HACKSTON,
a surname corrupted from Halkerston. A brave young man, named David
Halkerston, the brother of the ancestor of Hackston of Rathillet, a
memoir of whom is given below, was killed in 1544, n a miserable alley
or close (the first below North Bridge Street), on the north side of
the High Street of Edinburgh, called from him Halkerston’s Wynd, when
defending the town against the English, under the earl of Hertford.
HACKSTON, DAVID,
of Rathillet, in the parish of Kilmany, Fifeshire, one of the most
resolute of the leaders of the Covenanters, is said in his youth to
have followed a wild and irregular life, and to have been first
converted by attending the field preachings of the persecuted
ministers. From his great courage and zeal in the cause of the
Covenant, he soon acquired considerable influence over his associates.

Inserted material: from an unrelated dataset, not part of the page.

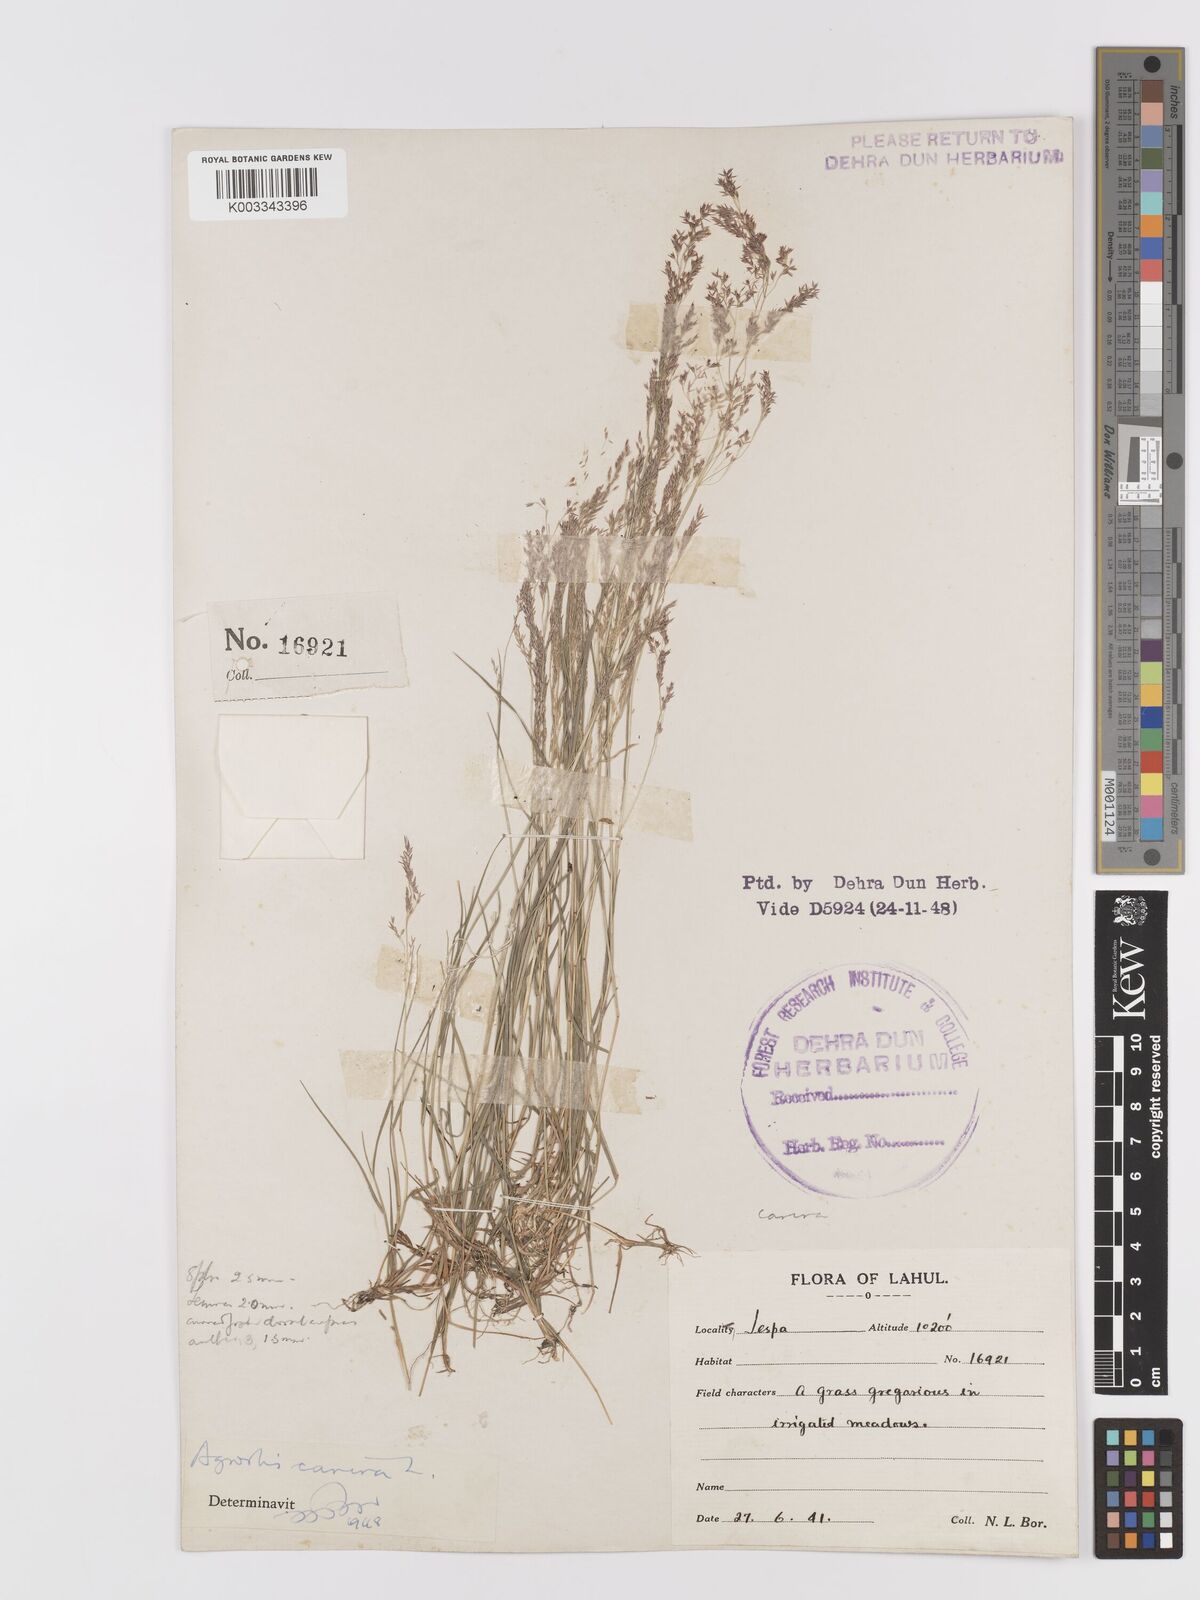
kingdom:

He was present on May 3, 1679, on Magus Moor, in Fifeshire, with other
eight gentlemen, when Archbishop Sharpe accidentally came in their
way, and was by them put to death, although Hackston himself had no
hand in the deed. The party wished him to act as their leader on the
occasion, but he refused, on the twofold ground that he was by no
means assured of the lawfulness of the action, and that, as there was
a private difference subsisting betwixt Sharpe and himself, the world
would be apt, if he took an active part in his destruction, to say
that he had done it out of personal hatred and revenge, of which he
professed himself entirely free. After the murder he retired for a
short time to the north, but about the end of the same month Hackston
and five of his companions joined the body of Covenanters assembled in
Evandale, Lanarkshire. On the 29th, the anniversary of the
Restoration, he and Mr. Douglas, one of the persecuted clergymen,
published, at the market-cross of Rutherglen, a declaration which had
been drawn up against the Government. Returning to Evandale, he was
with the Covenanters when they were attacked by Graham of Claverhouse,
upon June 1st, near Drumclog, where, being appointed one of
the commanding officers, by his presence of mind and intrepidity he
greatly contributed to the discomfiture of the king’s troops. At the
battle of Bothwell Bridge, on the 22d of June, he again displayed
uncommon valour, being, with his troop of horse, the last to leave the
field where his party had sustained such a disastrous defeat. A reward
having been offered for his apprehension, he was forced to lurk in
concealment for about a year; but was at length taken prisoner at
Airsmoss, on July 22, 1680, by Bruce of Earlshall, after a desperate
resistance, in which Hackston was severely wounded, and Richard
Cameron and nine of his adherents killed. Having been conveyed to
Edinburgh, he was, after two preliminary examinations before the
council, brought to trial on the 29th, and being found
guilty, was, on the 30th, immediately after receiving
sentence, executed under circumstances of unparalleled cruelty. When
taken to the place of execution, his right hand was cut off, and after
a considerable interval his left. He was then hung up by the neck; and
while struggling in the agonies of death, his breast was cut open, and
his heart torn out and exposed on the point of the executioner’s
knife, while its palpitations and the convulsed quivering of his frame
showed that life and consciousness were not yet gone. His body was
afterwards quartered, and his head fixed upon the Netherbow. Different
parts of his body were fixed up at St. Andrews, Magus Moor, Cupar,
Burntisland, Leith, and Glasgow. His heirs continued in possession of
the estate of Rathillet till after the middle of the eighteenth
century. His descendants are said to have possessed a considerable
share of his talents and courage. One of them was engaged on the
government side against the rebels of 1715. Another was sheriff of
Fifeshire. The last of the male branch of the family was Mr. Helenus
Hackston, well known in his day for his talents and eccentricity, who
sold the estate of Rathillet about 1772 to a Mr. Sweet, by whom it was
again sold to Mr. David Cardwell, in whose family it remains.